> REQUIREMENT
The lines from the start of the data through the line containing "left knee: (426, 521)" are to be reproduced exactly, both ends included.

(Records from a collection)
- - -
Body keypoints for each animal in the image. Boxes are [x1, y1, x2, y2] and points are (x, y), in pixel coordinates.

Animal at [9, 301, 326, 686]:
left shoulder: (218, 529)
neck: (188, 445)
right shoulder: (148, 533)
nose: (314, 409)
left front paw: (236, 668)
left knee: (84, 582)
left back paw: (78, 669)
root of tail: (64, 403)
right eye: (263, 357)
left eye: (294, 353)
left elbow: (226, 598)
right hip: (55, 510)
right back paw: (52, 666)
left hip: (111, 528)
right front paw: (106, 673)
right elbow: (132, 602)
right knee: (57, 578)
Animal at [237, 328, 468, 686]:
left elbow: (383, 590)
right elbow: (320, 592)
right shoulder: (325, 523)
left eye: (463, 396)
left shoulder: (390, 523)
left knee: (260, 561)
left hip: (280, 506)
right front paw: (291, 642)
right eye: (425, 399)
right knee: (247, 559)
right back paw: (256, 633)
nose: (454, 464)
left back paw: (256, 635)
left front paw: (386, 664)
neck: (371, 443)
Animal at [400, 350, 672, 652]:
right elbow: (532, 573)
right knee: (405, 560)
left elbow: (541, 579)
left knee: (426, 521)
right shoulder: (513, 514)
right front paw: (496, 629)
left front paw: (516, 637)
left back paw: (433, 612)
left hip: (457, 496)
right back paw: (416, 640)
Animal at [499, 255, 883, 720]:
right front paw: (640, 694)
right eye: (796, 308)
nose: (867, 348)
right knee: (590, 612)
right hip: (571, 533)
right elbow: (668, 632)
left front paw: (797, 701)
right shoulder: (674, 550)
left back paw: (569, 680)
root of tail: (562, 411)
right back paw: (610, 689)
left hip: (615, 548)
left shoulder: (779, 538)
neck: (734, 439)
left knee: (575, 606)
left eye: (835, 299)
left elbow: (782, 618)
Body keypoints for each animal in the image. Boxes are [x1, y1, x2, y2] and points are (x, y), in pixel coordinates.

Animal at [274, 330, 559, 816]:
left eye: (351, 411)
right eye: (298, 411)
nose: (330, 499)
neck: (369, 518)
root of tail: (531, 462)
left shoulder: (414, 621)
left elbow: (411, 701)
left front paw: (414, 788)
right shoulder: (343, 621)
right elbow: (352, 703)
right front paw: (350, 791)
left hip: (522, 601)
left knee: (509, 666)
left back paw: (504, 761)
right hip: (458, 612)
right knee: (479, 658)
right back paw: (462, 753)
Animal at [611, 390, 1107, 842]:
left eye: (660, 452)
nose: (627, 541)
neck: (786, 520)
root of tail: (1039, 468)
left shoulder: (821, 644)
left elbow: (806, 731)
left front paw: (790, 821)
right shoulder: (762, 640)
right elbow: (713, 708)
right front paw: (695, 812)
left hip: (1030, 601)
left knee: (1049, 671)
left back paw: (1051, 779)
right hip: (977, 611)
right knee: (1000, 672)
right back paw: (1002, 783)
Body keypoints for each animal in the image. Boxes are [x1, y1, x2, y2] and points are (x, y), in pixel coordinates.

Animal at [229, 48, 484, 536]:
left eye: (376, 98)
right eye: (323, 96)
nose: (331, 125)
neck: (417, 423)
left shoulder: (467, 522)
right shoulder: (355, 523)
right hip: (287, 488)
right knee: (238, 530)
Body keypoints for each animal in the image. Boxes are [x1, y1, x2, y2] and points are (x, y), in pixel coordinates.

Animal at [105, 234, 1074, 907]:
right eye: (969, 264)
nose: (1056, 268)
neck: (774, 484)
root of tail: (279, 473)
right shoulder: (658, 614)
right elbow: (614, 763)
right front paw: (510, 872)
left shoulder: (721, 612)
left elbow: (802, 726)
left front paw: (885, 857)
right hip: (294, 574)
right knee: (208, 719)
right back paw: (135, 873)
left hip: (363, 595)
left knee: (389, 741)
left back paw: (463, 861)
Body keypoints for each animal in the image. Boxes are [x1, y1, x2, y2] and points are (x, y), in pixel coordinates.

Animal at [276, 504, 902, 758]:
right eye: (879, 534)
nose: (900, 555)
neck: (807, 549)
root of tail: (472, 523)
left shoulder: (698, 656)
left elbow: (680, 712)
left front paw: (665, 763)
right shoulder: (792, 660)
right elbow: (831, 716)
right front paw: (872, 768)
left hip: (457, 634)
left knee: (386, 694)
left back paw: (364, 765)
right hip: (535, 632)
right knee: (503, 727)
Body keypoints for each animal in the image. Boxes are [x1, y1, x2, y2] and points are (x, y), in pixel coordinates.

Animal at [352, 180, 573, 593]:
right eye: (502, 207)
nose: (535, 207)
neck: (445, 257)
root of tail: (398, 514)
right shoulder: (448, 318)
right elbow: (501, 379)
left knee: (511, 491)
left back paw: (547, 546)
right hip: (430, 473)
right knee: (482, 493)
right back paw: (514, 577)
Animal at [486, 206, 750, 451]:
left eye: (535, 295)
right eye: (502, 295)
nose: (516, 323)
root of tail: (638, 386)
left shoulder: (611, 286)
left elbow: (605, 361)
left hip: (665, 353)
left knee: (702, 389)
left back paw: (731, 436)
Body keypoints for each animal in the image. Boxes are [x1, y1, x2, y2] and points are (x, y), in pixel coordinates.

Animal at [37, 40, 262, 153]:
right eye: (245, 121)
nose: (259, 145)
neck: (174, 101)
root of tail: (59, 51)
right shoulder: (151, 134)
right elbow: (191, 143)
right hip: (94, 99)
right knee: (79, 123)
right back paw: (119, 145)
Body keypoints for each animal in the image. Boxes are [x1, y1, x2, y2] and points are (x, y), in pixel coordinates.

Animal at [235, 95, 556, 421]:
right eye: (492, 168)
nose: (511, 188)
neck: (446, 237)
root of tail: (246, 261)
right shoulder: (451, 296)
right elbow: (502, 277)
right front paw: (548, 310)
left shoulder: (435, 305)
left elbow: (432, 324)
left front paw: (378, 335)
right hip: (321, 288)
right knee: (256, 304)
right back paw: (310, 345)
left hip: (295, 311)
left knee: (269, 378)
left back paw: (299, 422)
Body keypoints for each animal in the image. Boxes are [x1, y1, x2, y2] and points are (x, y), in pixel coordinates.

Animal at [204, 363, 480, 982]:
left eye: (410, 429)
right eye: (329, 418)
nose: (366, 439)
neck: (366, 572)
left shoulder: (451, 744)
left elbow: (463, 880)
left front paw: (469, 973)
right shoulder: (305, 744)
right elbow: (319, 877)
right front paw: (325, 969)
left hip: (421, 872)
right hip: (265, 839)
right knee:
- - -
> ANSWER BOX
Body keypoints for each animal in the image. Boxes are [x1, y1, x2, y2] and points are (x, y), in pixel coordinates.

Animal at [9, 301, 326, 686]:
left shoulder: (218, 529)
neck: (188, 445)
right shoulder: (148, 533)
nose: (314, 409)
left front paw: (236, 668)
left knee: (84, 582)
left back paw: (78, 669)
root of tail: (64, 403)
right eye: (263, 357)
left eye: (294, 353)
left elbow: (226, 598)
right hip: (55, 510)
right back paw: (52, 666)
left hip: (111, 528)
right front paw: (106, 673)
right elbow: (132, 602)
right knee: (57, 578)
Animal at [237, 328, 468, 686]:
left elbow: (383, 590)
right elbow: (320, 592)
right shoulder: (325, 523)
left eye: (463, 396)
left shoulder: (390, 523)
left knee: (260, 561)
left hip: (280, 506)
right front paw: (291, 642)
right eye: (425, 399)
right knee: (247, 559)
right back paw: (256, 633)
nose: (454, 464)
left back paw: (256, 635)
left front paw: (386, 664)
neck: (371, 443)
Animal at [400, 350, 672, 652]:
right elbow: (532, 573)
right knee: (405, 560)
left elbow: (541, 579)
left knee: (426, 521)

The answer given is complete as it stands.